Monday 7th August I’ll be visible on this link, thanks to the guys at OpenTracking as I run from Winchester to Canterbury over the next 6 days.

There’s more on the Pilgrim 40 Facebook Group.

  • It’s not for charity, there’s no money being raised.
  • It’s principally just me running, I will be joined by friends and family along the route.
  • I’m doing it because I reach 40 in September and thought I’d prove something to myself.
  • I’m hoping to work out what that something is by the time I reach Canterbury.
  • I don’t actually know the total distance, I’ve never added it up.

I’ll update my Facebook, Twitter and Instagram throughout the week.

Ends.

 

After 340 days of running you won’t believe what this local man discovered.

An chart summary of my year in running

I ran for 340 consecutive days before injury called time.

Yesterday I didn’t run. When I started out on January 1st this year I knew that whatever happened I’d be writing this post at some point. I’d have a body of runs to reflect upon, I’d have things I’d learned, I’d have a new level of fitness, a Strava record and a few Instagrams to show. Of course, I’d hoped I’d be writing it on 1st January 2017, not 25 days earlier.

As a runner in the age of ‘the quantified self’ and, dare I say it in a society that encourages it, I have become as fixated as anyone on the outcome. We’re hard-wired to value completion, if we didn’t where would we be? The pyramids might lie unfinished, Mona Lisa unpainted, the Apollo rockets unfired. Dialling back the hyperbole, this very human evolutionary trait has exerted its powerful influence on my desire to run every single day.

There were many days when a run was the last thing I wanted to do. The obvious reasons abound; cold, dark, wet, tired, hungry. There were nights that I ran in spite of emotional and logistical stress: I ran when Jo thought I wasn’t, I ran when I should have been home sooner, I ran the night after my son came home from a trip to A&E while Jo put him to bed. I’m not proud of the subversion, the missed moments with family nor the inevitable upset over mixed priorities.

— Given data —

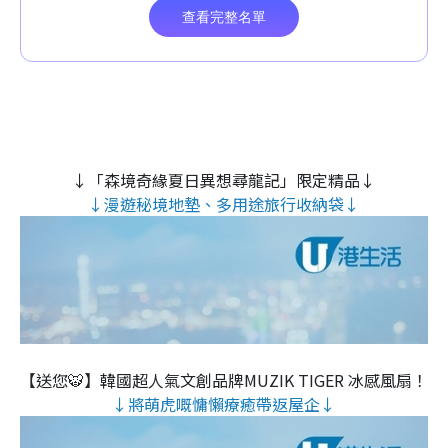
↓「森境奇緣夏日異想尋龍記」限定精品↓
↓漫遊秘境地墊、多用途旅行收納袋↓
【送您🐯】韓國超人氣文創品牌MUZIK TIGER 冰感風扇！
↓將萌虎嘅慵懶療癒帶返屋企↓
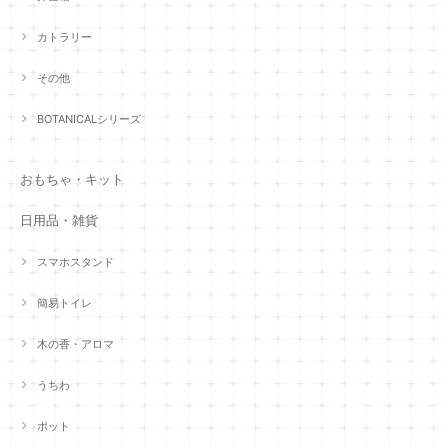
カトラリー
その他
BOTANICALシリーズ
おもちゃ・キット
日用品・雑貨
スマホスタンド
簡易トイレ
木の香・アロマ
うちわ
ポット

— Activities —
[a] Say whether each statement agrees with the running post above, answering yes or no and quoting the deciding words: (i) the run from Winchester to Canterbury is raising money for charity; (ii) the author ran for 340 consecutive days before an injury ended the streak; (iii) the author had hoped to write this post on 1st January 2017.
[b] Give the lines of the records above as a numbered list, omitting the pictures and any blank lines.

— Answer section —
[a]
(i) No: "It’s not for charity, there’s no money being raised."
(ii) Yes: "I ran for 340 consecutive days before injury called time."
(iii) Yes: "Of course, I’d hoped I’d be writing it on 1st January 2017, not 25 days earlier."

[b]
1. ↓「森境奇緣夏日異想尋龍記」限定精品↓
2. ↓漫遊秘境地墊、多用途旅行收納袋↓
3. 【送您🐯】韓國超人氣文創品牌MUZIK TIGER 冰感風扇！
4. ↓將萌虎嘅慵懶療癒帶返屋企↓
5. カトラリー
6. その他
7. BOTANICALシリーズ
8. おもちゃ・キット
9. 日用品・雑貨
10. スマホスタンド
11. 簡易トイレ
12. 木の香・アロマ
13. うちわ
14. ポット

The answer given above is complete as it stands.